My district is adopting a new grading policy. You can check it out here
if you’re interested.
I started off opposing the policy because it seemed grade focused instead of learning focused, and I think we spend way too much time worrying about grades and not nearly enough time worrying about what’s actually learned in a classroom. I’m also a firm believer in deadline. I teach a class built completely on deadlines, so how could I possibly not believe in them.
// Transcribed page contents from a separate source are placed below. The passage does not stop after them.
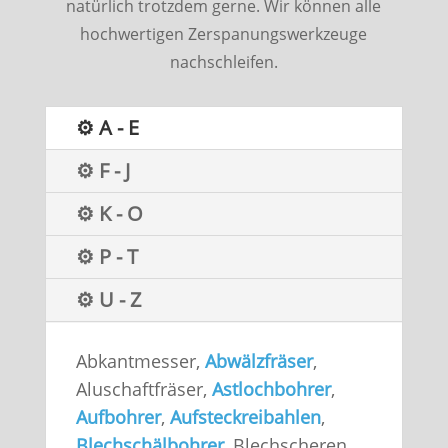
natürlich trotzdem gerne. Wir können alle
hochwertigen Zerspanungswerkzeuge
nachschleifen.
⚙ A - E
⚙ F - J
⚙ K - O
⚙ P - T
⚙ U - Z
Abkantmesser,
Abwälzfräser
,
Aluschaftfräser,
Astlochbohrer
,
Aufbohrer
,
Aufsteckreibahlen
,
Blechschälbohrer
, Blechscheren,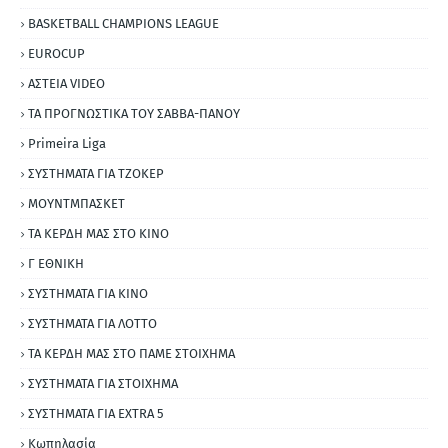
BASKETBALL CHAMPIONS LEAGUE
EUROCUP
ΑΣΤΕΙΑ VIDEO
ΤΑ ΠΡΟΓΝΩΣΤΙΚΑ ΤΟΥ ΣΑΒΒΑ-ΠΑΝΟΥ
Primeira Liga
ΣΥΣΤΗΜΑΤΑ ΓΙΑ ΤΖΟΚΕΡ
ΜΟΥΝΤΜΠΑΣΚΕΤ
ΤΑ ΚΕΡΔΗ ΜΑΣ ΣΤΟ ΚΙΝΟ
Γ ΕΘΝΙΚΗ
ΣΥΣΤΗΜΑΤΑ ΓΙΑ ΚΙΝΟ
ΣΥΣΤΗΜΑΤΑ ΓΙΑ ΛΟΤΤΟ
ΤΑ ΚΕΡΔΗ ΜΑΣ ΣΤΟ ΠΑΜΕ ΣΤΟΙΧΗΜΑ
ΣΥΣΤΗΜΑΤΑ ΓΙΑ ΣΤΟΙΧΗΜΑ
ΣΥΣΤΗΜΑΤΑ ΓΙΑ ΕΧΤRΑ 5
Κωπηλασία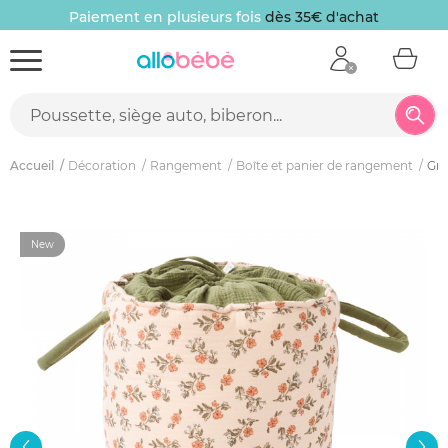
Paiement en plusieurs fois
dès 35€ d'achat
Accueil
Décoration
Rangement
Boîte et panier de rangement
Gra
New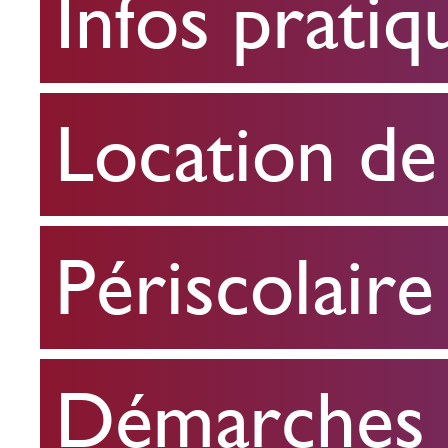
Infos pratiq
pratiques
Location
Location de 
de
salle
Périscolaire
Périscolaire
Démarches e
Démarches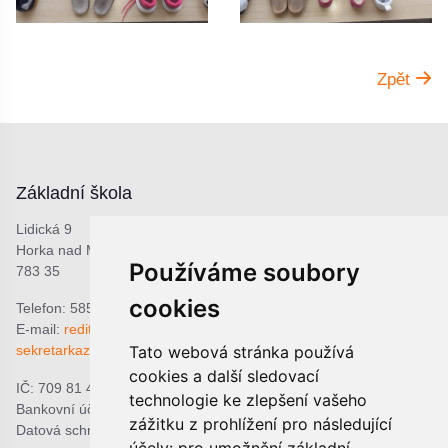
Zpět
Základní škola
Lidická 9
Horka nad Moravou
Používáme soubory
783 35
cookies
Telefon: 585 378 047
E-mail:
reditel@zshorka.cz
Tato webová stránka používá
sekretarkazshorka@seznam.cz
cookies a další sledovací
IČ: 709 81 493
technologie ke zlepšení vašeho
Bankovní účet: 1809609309/0800
zážitku z prohlížení pro následující
Datová schránka: bjema48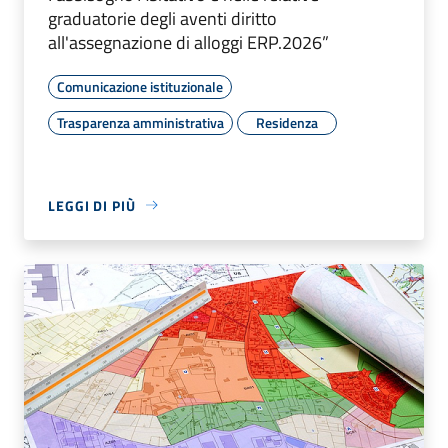
graduatorie degli aventi diritto
all'assegnazione di alloggi ERP.2026”
Comunicazione istituzionale
Trasparenza amministrativa
Residenza
LEGGI DI PIÙ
Back in the olden days though, I was a bad student. I struggled like none other with math and math based sciences. By the time I hit high school while everyone else was moving forward to higher level math, I was giving up. I could not catch up. I took four years of a foreign language to avoid one college math class. With the new policy our interim superintendent has put forward, learning is not an option. I also definitely see the truth in the current grading system makes no sense. 90-100 is an A (10 pts), 80-89 a B (9 pts), 75-80 is a C (5 pts) and 70-74 is a D (4 pts), the 0-69 is an F (69 pts). That doesn’t make a lot of sense.
I’m a firm believer in re-teaching and telling students learning is not an option. In contemporary public high schools we’ve made it quite easy to get through school without learning a thing. And we move on telling the students it’s their responsibility to learn the material they missed. A heck of a lot of students give up instead of bothering to try because there’s no way they’re ever going to master the content.
One of my students today was telling me all the reasons he didn’t like the policy. He said it creates lazy students and even rewards them.
He said he failed a test in Alg. 2 and he knew he’d have to study hard for the next test. He passed for the six weeks, but only with a C because of how badly he’d failed the test.
I said GREAT that he’d learned the value of studying hard and earning a grade. However, I had a question. WHAT was the content of the failed test.
He said it was over imaginary numbers (I have no idea what they are. I wonder if they have something to do with Pixie dust. )
So I asked him if he understood imaginary numbers now.
He said no.
So I said wouldn’t it better for you to be forced to come in for tutorials for however long it took to learn about imaginary numbers so every time you saw them from now on you’d see them and say YEP, I got this.
And wouldn’t it be better to be able to prove that by retaking a test and SHOWING he totally got imaginary numbers and everything about them and would never have a problem with them again because they’ll certainly be back over the course of the next two years of math he’ll be taking.
And I think by the end of that discussion he understood why I’m for the new grading policy now.
Yes, I’ll have to restructure how we do business in the newsroom. But it will ultimately be better for me and my students.